I have spoken a few times about the topical discussions that take place on my intensive French immersion course for adults at the Easy French Immersion School in Montpellier. I am hoping to study politics next year at university and having the opportunity to discuss subjects at the heart of French culture and engage in debates that permeate the whole of France is extremely exciting for me. When they are debates that extend past the French territories and involve the entire world it is even more stimulating.
A phrase that most of us have heard over the past couple of years and one I have heard more and more since I have been learning French in France is ‘fake news’. It has been both the source of a lot of humour and huge concern.

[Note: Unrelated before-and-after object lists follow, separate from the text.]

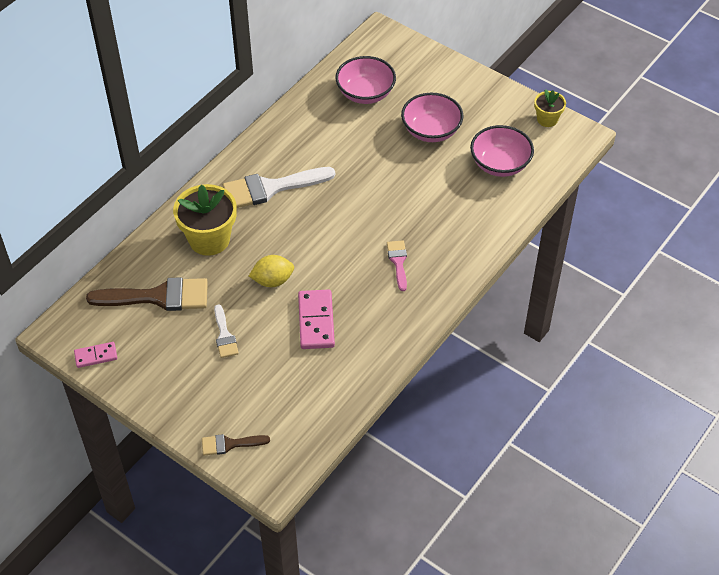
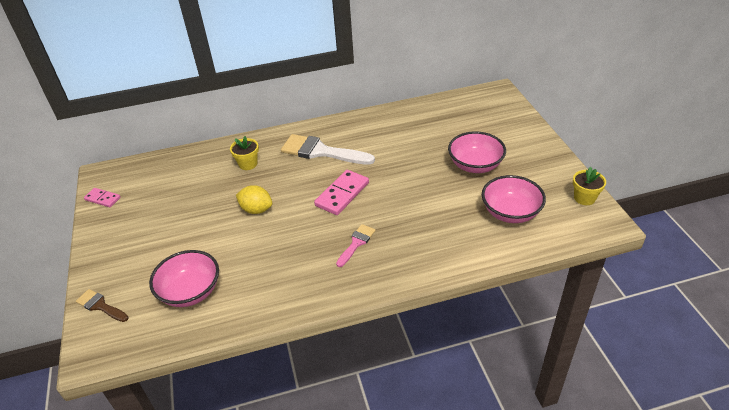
camera: 40 degrees right, 10 degrees down
brown brush [86,277,208,311] -> none
yellow flower pot [173,184,237,256] -> yellow flower pot [230,136,259,170], size x0.55
white brush [214,305,239,358] -> none
pink domino [298,289,335,349] -> pink domino moved to [314,170,369,215]
pink bowl [335,56,396,104] -> pink bowl moved to [149,250,219,307]

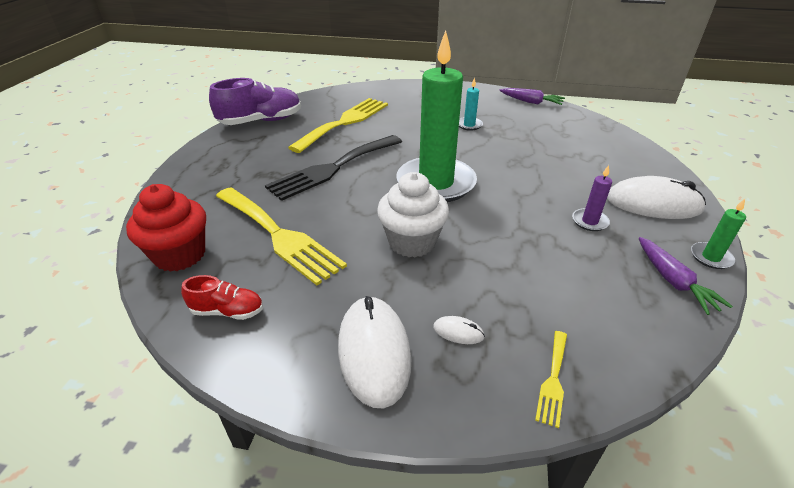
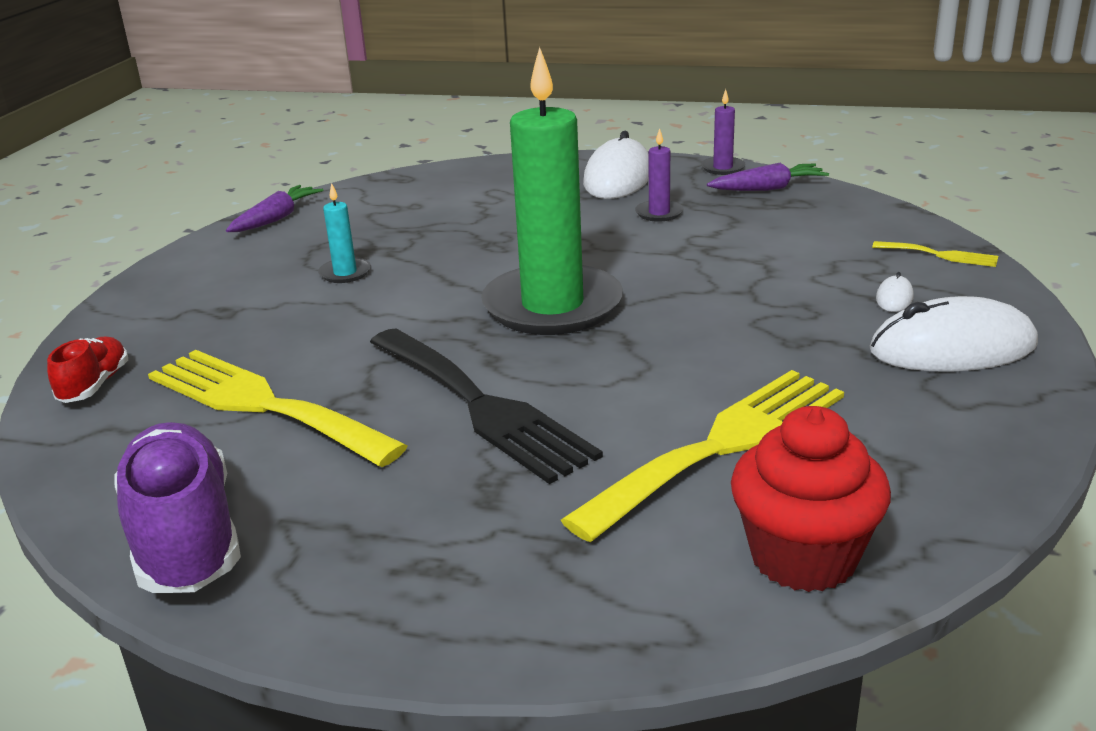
camera: 85 degrees left, 10 degrees down
red shoe [181,275,263,320] -> red shoe moved to [47,337,128,403]
white cupcake [377,172,449,257] -> none
green candle [691,199,746,269] -> purple candle [701,89,745,175]

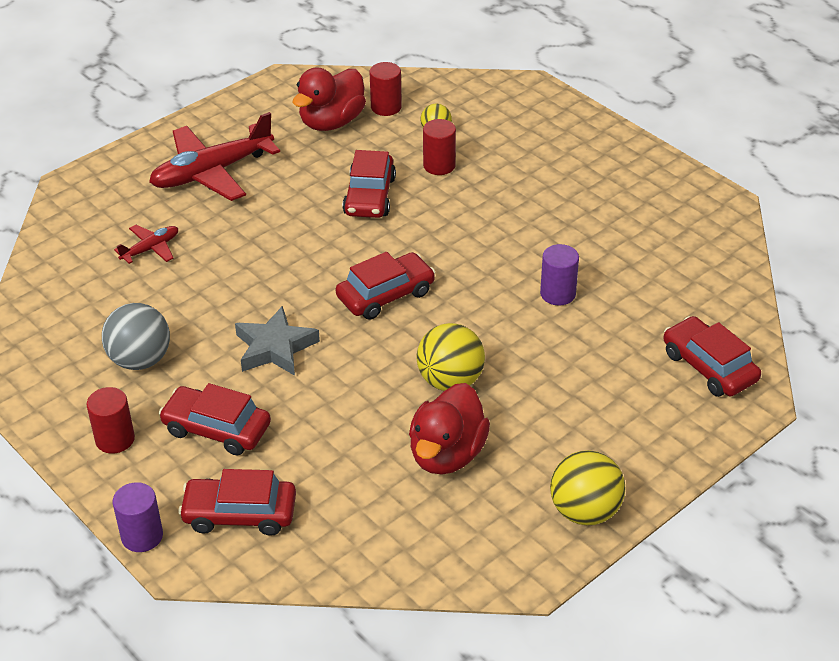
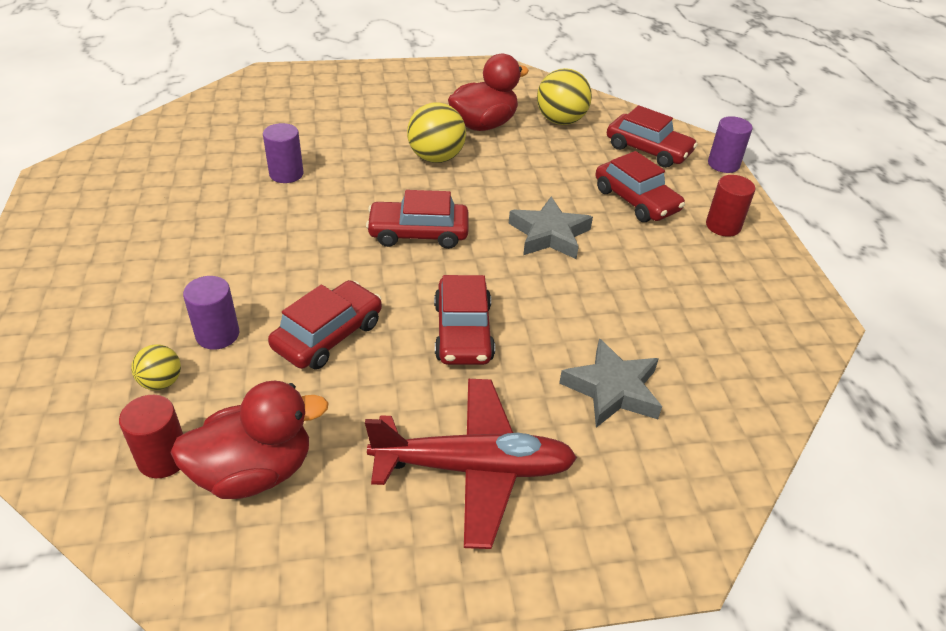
camera: 150 degrees left, 0 degrees up
grey ball [102,303,170,370] -> none
red plane [114,225,178,264] -> grey star [559,338,662,428]
red cylinder [423,119,456,175] -> purple cylinder [183,276,239,349]
yellow ball [550,450,626,525] -> yellow ball moved to [537,68,592,125]
red car [663,316,761,397] -> red car moved to [434,275,495,365]

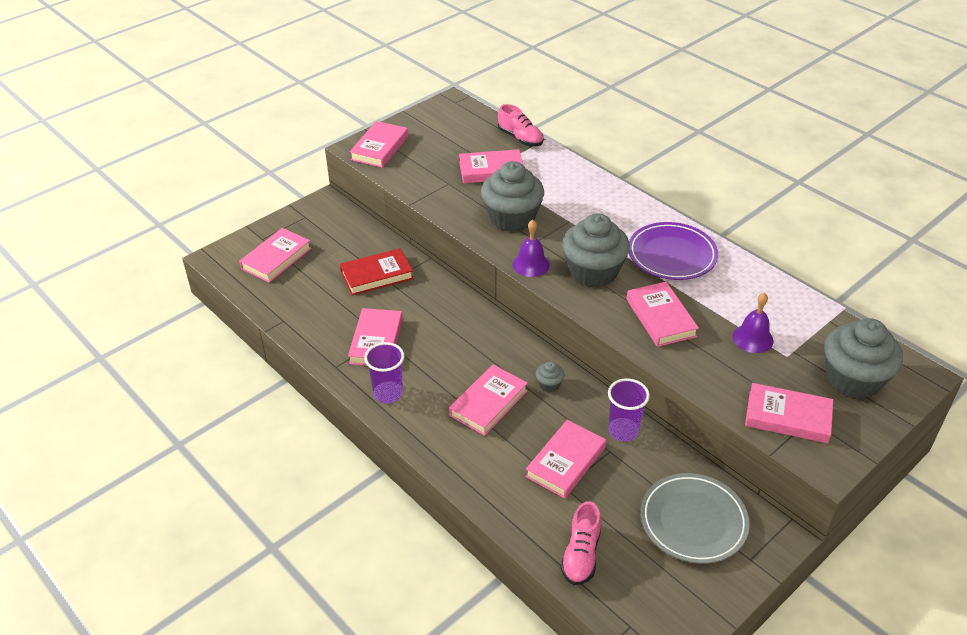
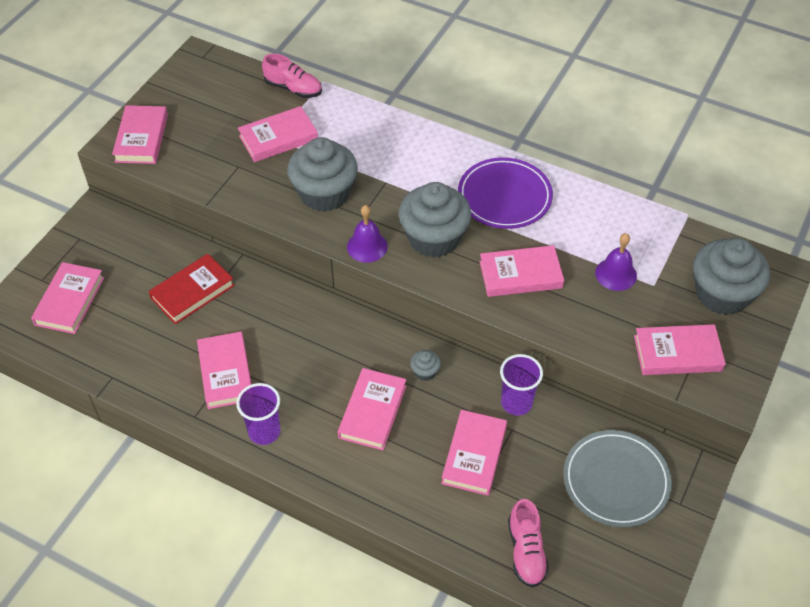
camera: 20 degrees left, 10 degrees up
pink book [627,282,699,347] -> pink book turned 60 degrees counterclockwise [479,245,564,297]

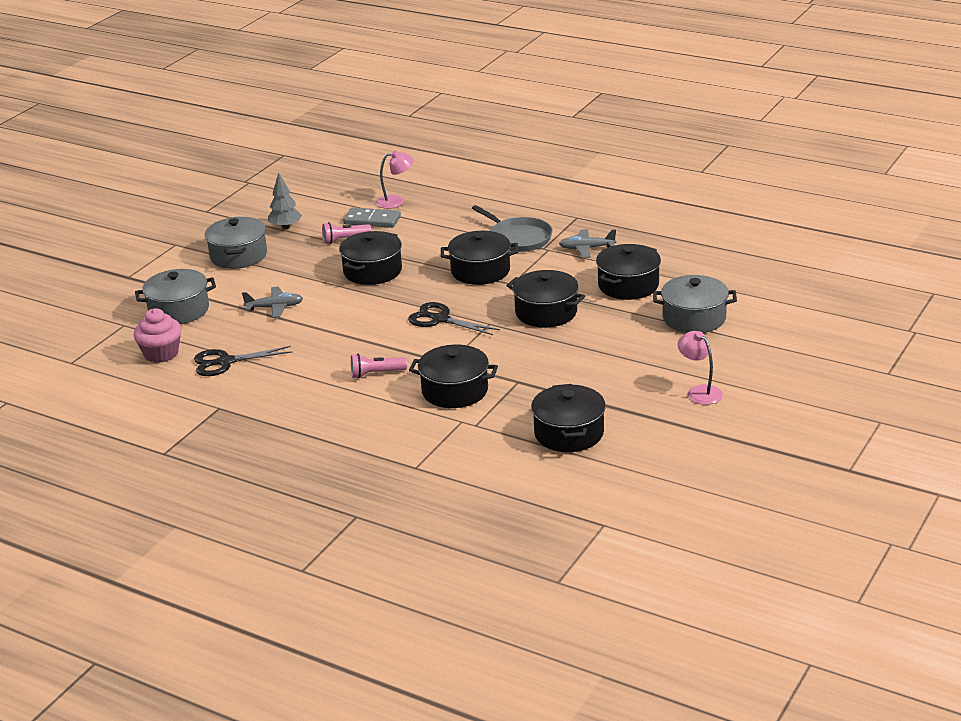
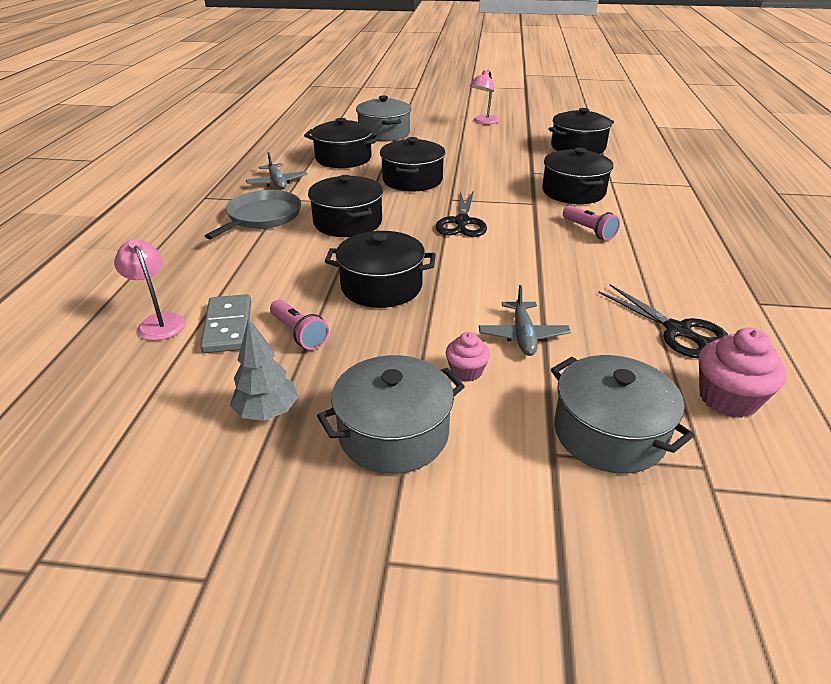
camera: 115 degrees left, 5 degrees up
grey plane [242,287,303,318] -> grey plane turned 150 degrees counterclockwise [479,285,571,356]
none -> pink cupcake [446,332,490,382]

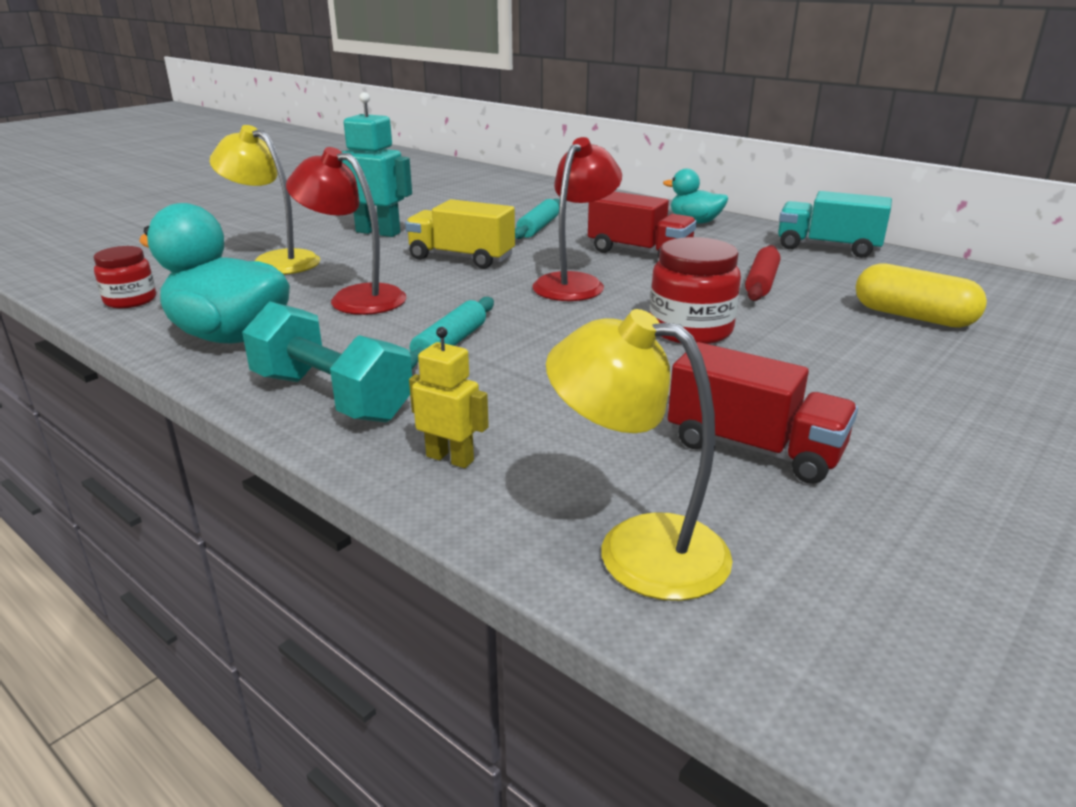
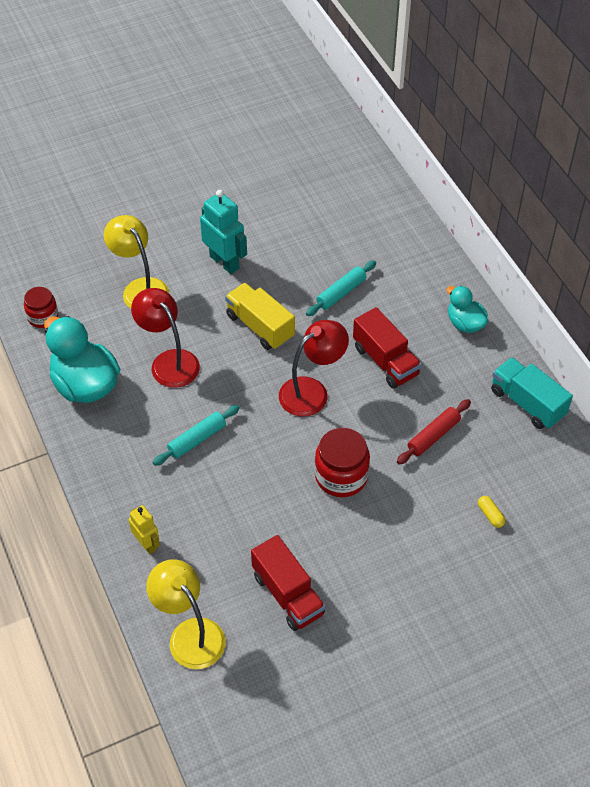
camera: 25 degrees right, 25 degrees up
turquoise dumbbell [242,301,412,422] -> none
yellow capsule [856,263,987,328] -> yellow capsule [478,496,506,528], size x0.46

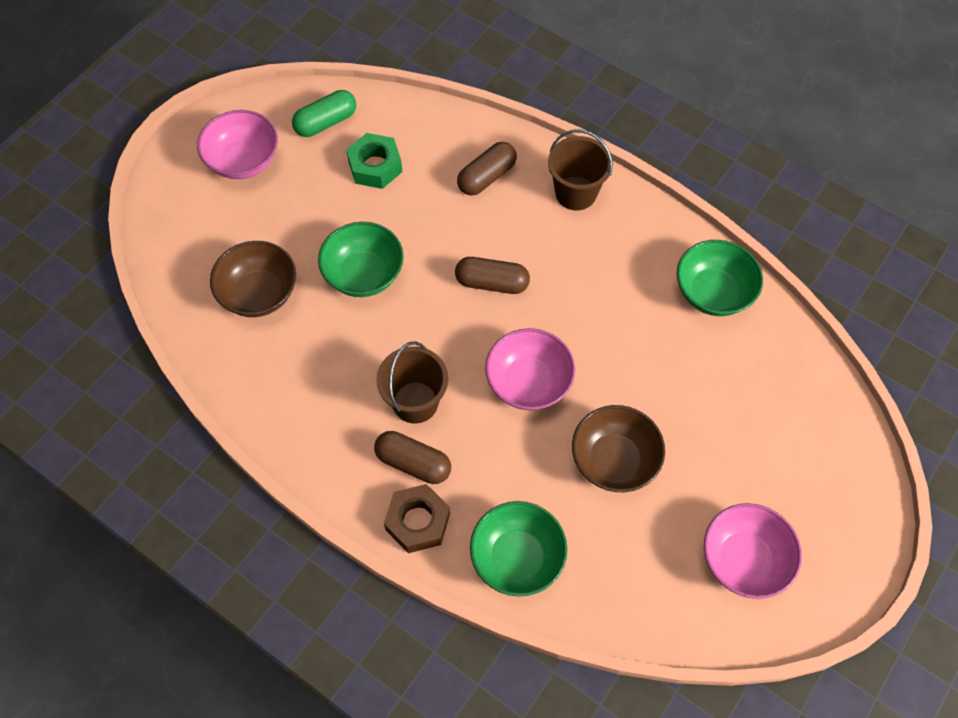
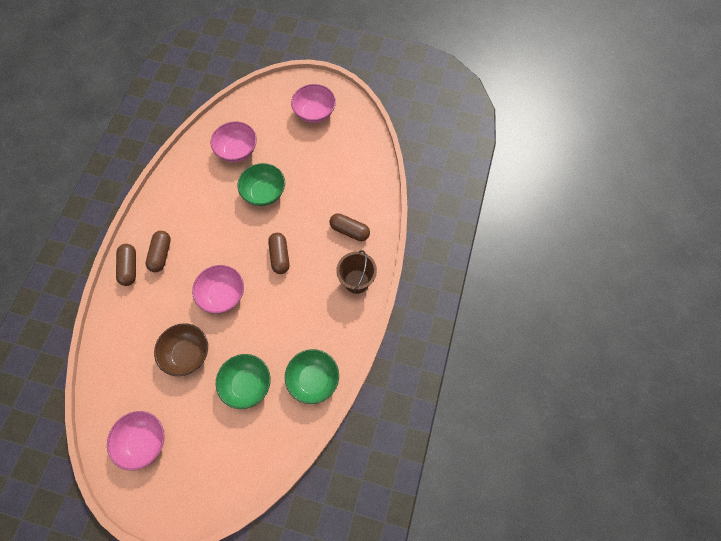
camera: 70 degrees right, 5 degrees up
brown bowl [210,241,296,317] -> pink bowl [211,121,257,162]
green capsule [292,90,356,137] -> none
green nut [346,133,402,189] -> none
brown bucket [376,342,448,424] -> none
brown nut [384,484,450,553] -> brown capsule [116,244,136,286]
green bowl [470,501,567,597] -> green bowl moved to [216,354,271,409]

In the UK, there was even a game show based on the idea where celebrities competed in various tasks where they had to decipher real news from fake news. Although they were aiming for the lighter side of the phenomena it did highlight how hard it is to distinguish fact from farcical fiction. On the other hand, some of the biggest tech companies are establishing fact-checking processes to validate information published on their platforms.
You Learn More Than French on This Intensive Course
Media literacy is the ability to access analyse and evaluate various forms of media and be able to understand the areas where there is a risk of being misled. This was the topic at the heart of today’s lesson on my intensive French language course for adults. As soon as the sheets were handed out I knew it would an interesting one. The article at the heart of our discussion was discussing how the recent attacks on the media by several people in positions of power had focussed the spotlight on the discussion and people were asking questions about what should be taught in schools to equip people with the skills to be discerning consumers of media.
We got into a very interesting discussion about why this was important which led to the us talking about the importance of the press and other media in democracies. Needless to say,
it was a very heavy discussion but this led us to explore areas of vocabulary that few of us had come across before. I remember I listened to a French political podcast after the class and I found it a lot easier to follow thanks to the vocabulary we learned in this class.
Then we went on to analyse the changes to media use since the information revolution. All these grand ideas and far reaching developments were obviously fairly challenging. Our skills
were really pushed in this intensive French lesson; we had to remain agile and express arguments clearly whilst being careful not to talk ourselves into corners. It was very challenging but extremely rewarding. We got to hear everyone’s point of view and trade stories from each other’s countries as well, there wasn’t a nationality out of our French class that wasn’t affected by this issue.
One of the most interesting things in the article we were working from was that Finnish authorities had begun to introduce media literacy from an early age and it was seeming to
have positive affects; predominantly on citizens’ social awareness and their democracy.
This was just absolutely fascinating and the vast majority of us in my intensive French immersion class were quite convinced of the idea, with certain conditions of course. This is
one of the great things about the immersion courses at the EasyFrench Language School in Montpellier; they make the language and the topics they use to teach it current and introduce you to new ideas but with a critical perspective.